#### TEXT EXTRACT:
┏━━

File this delicious, simple slow-cooker pot roast under comfort food — comfortable to prepare, no matter your skills or patience.
Simple and easy doesn’t mean tasteless. I have a few tricks to help build flavor, whether you use a slow cooker or dutch oven. And once you’ve mastered it, this is the type of dish you can dress up to suit your palate (or to suit whatever is in your pantry).
We Came for the Roast
OK, let’s be honest. You could take almost any roast, throw it in a slow cooker with a jar of sauce, turn it on high for 3 or 4 hours and have a meal. Boom. But that’s not what we’re here for.
So let’s get started.
First, a Word About Prep
Boneless chuck roast is the go-to here. Find a nice four-pound piece, not too fatty. About half an hour before you are ready to cook, pull it out of the refrigerator and season it liberally with salt and fresh cracked pepper. (You don’t want to kill anyone, but an almost room temp. piece of meat will sear better in the skillet than a super chilled one.)
While the roast is coming up to temp, turn to your chopping board.
There’s no need to be precious with chopping the vegetables, just consider the size. The onions should be approximately ½-inch dice. Slice the celery in about ½-inch chunks. Carrots are the star, so keep them between one and two inches, and for a fancy touch, slice them on an angle. Chop the potatoes into at least one-inch chunks. Get the parsley cleaned and chopped, too, and smash that one clove of garlic.
Note: If you chop the vegetables too small, they’ll melt away during cooking.
As for the remaining ingredients, beef broth should be the low-salt variety. You know why: It’s easier to add salt than take it away. Read the label — it doesn’t have to be organic, but the fewer ingredients and chemicals the better. Tomatoes should be high quality and organic. I prefer Muir Glen’s low salt brand. For the wine, a dry red works well, but pick something you like.
Tip: Make sure your broth, can of tomatoes and cup of wine are nearby and open. (I always forget this step and inevitably waste precious time hunting down the can opener or wrestling with a wine cork.)
Let’s Get Cooking
Here’s where the rubber hits the road — or the roast hits the skillet. If you are in a hurry or don’t like messing up extra pans, move on to “No Fuss Method” below.

┗━━

#### EXERCISES TO COMPLETE:
1. Answer these questions from the pot roast article:
(a) What cut of beef does it recommend, and about how heavy should the piece be?
(b) About what size should the onions be diced?
(c) Which brand of tomatoes does the writer prefer?
2. Resume the pot roast article from its last sentence, writing the next part of the cooking steps in the same voice.

(Data entries)
┏━━

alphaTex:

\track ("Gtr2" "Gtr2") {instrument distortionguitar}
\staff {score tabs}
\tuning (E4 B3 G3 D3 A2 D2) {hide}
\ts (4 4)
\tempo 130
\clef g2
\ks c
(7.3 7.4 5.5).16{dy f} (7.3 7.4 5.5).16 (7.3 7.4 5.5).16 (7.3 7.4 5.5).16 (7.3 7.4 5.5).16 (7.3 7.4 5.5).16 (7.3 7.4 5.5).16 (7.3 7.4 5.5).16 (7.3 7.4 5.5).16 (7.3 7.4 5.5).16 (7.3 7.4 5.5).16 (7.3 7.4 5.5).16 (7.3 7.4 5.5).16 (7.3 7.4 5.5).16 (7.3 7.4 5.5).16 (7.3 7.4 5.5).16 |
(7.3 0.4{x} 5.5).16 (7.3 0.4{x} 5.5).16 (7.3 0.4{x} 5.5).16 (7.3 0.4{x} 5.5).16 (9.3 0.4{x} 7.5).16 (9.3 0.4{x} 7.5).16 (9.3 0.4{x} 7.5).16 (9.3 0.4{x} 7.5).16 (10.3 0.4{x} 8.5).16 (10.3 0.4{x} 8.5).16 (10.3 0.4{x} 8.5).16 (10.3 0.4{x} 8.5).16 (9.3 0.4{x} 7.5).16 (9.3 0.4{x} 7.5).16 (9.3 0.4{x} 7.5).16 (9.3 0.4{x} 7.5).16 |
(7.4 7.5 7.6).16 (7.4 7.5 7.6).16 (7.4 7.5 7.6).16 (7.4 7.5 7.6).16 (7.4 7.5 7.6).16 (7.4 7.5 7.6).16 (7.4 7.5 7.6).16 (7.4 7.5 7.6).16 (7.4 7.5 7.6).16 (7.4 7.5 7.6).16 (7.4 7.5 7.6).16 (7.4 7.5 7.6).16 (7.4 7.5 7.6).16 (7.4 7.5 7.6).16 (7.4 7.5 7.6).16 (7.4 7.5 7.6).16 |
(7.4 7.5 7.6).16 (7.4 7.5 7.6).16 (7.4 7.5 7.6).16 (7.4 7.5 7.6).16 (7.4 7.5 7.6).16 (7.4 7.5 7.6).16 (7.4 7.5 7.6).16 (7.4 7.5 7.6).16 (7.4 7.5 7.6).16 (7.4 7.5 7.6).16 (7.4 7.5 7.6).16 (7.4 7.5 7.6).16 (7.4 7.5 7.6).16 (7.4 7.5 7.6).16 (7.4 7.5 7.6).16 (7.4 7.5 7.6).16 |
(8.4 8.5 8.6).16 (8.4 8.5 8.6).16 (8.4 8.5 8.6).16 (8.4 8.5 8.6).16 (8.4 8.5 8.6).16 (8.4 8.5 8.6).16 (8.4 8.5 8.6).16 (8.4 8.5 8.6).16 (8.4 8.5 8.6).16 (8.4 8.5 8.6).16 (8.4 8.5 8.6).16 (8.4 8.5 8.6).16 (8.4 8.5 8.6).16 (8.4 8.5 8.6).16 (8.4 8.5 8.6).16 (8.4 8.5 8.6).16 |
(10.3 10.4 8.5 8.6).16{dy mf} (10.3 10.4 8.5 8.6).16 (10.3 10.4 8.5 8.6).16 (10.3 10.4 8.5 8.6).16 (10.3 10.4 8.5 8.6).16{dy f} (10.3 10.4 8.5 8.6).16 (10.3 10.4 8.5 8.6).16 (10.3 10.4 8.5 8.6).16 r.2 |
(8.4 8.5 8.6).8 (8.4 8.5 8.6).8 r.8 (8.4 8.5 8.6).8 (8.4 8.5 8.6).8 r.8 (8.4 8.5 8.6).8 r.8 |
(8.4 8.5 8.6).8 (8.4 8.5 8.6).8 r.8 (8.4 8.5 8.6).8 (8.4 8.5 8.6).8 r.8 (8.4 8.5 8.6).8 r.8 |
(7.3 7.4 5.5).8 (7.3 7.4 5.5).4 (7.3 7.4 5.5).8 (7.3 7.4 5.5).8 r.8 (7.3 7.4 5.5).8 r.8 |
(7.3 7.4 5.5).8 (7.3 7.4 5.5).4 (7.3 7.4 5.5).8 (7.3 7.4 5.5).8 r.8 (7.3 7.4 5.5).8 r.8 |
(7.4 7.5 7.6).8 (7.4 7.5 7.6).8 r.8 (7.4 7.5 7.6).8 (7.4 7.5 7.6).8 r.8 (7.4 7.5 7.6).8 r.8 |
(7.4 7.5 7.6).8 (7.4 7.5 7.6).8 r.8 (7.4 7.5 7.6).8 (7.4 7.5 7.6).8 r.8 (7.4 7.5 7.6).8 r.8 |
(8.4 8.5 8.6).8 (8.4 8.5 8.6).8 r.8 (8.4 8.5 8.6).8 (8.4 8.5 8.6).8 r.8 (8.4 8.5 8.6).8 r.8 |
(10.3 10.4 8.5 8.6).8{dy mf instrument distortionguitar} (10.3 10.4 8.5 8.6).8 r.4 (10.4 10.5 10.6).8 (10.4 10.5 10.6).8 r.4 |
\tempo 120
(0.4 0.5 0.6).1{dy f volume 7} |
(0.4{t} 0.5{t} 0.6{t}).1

┗━━

#### RESULTS OF THE EXERCISE:
1.
(a) A boneless chuck roast of about four pounds.
(b) About ½-inch dice.
(c) Muir Glen's low salt brand.

2.
First, we’ll get the meat seared and the onions soft. Heat a large skillet on the stovetop (this is where a well-seasoned cast-iron skillet shines) and add about a tablespoon of safflower oil. Once the oil is heated, add the roast. It will sizzle if you’ve done it right (not too loud — turn it down!). Now, step away for at least three minutes. The meat should pull away easily from the pan when it is done. Use your tongs to turn the roast on all sides until you get a nice brown crust going. Or a medium brown … sear.
Take the roast out of the pan and set it aside.
Immediately add the onions, a pinch of salt, and a grind or two of pepper and stir over medium heat until softened. Then, pour in the wine while scraping up any brown bits on the bottom of the pan. Let it simmer at least five minutes to cook off the alcohol and build flavor. I really love this part.
Time for the Slow Cooker to Get to Work
It’s important to layer the ingredients when making slow-cooker pot roast, especially for the first hour of cooking.
First, spread the chopped vegetables on the bottom of the pot. Second, place the meat on top of the veg. Third, pour the red wine and onion on top of the meat, and toss in the garlic. Fourth, pour the canned tomatoes directly on top of the roast — don’t let them slide off — and add the parsley along with one teaspoon of salt and one teaspoon of pepper. Finally, pour the beef broth around the sides of the pan until it covers the roast. Now turn on the slow cooker and enjoy the rest of your day.
The pot roast is done when you can pull it apart with a fork without much trouble.
Finishing Touches for a Tastier Slow Cooker Pot Roast
OK, this isn’t strictly necessary, but I like to strain the cooking liquid — which is, inevitably, way more volume than I imagined — into a skillet on the stove and cook it down by at least a third. At this point, you can adjust the seasoning. When nobody’s looking, adding a bit of butter can’t hurt. You aren’t aiming for gravy, just a rich, flavorful sauce.
Over-the Top Potato Tip
Does anyone really like pot roast potatoes? Personally, I think they’re just there to thicken the broth. My secret twist for pot roast (beef stew, too), is to add crispy roasted potatoes at the very end. Roasted potatoes add a different textural element to slow-cooker pot roast — that can be a bit one-note. It is yet one more pan to wash, but roast potatoes turn an everyday kind of meal into something special.
About half an hour before serving time, toss one to two pounds of baby potatoes (Yukon Golds, preferably) with olive oil, salt and pepper. Spread them on a rimmed baking sheet and roast in the oven at 375-degrees for 15-20 minutes, until crispy and cooked through.
You can add these to the pot roast dish, or serve on the side.
A Word About Taste
The trick to seasoning this basic pot roast is to keep it simple: Salt, pepper, Bay leaf, and a smidge of thyme. And it’s good. But, this is a base recipe — something you turn to time and again, but can dress up as you please. Down below in the recipe, I’ve included variations for turning this recipe into an Italian, Moroccan, or Mexican feast.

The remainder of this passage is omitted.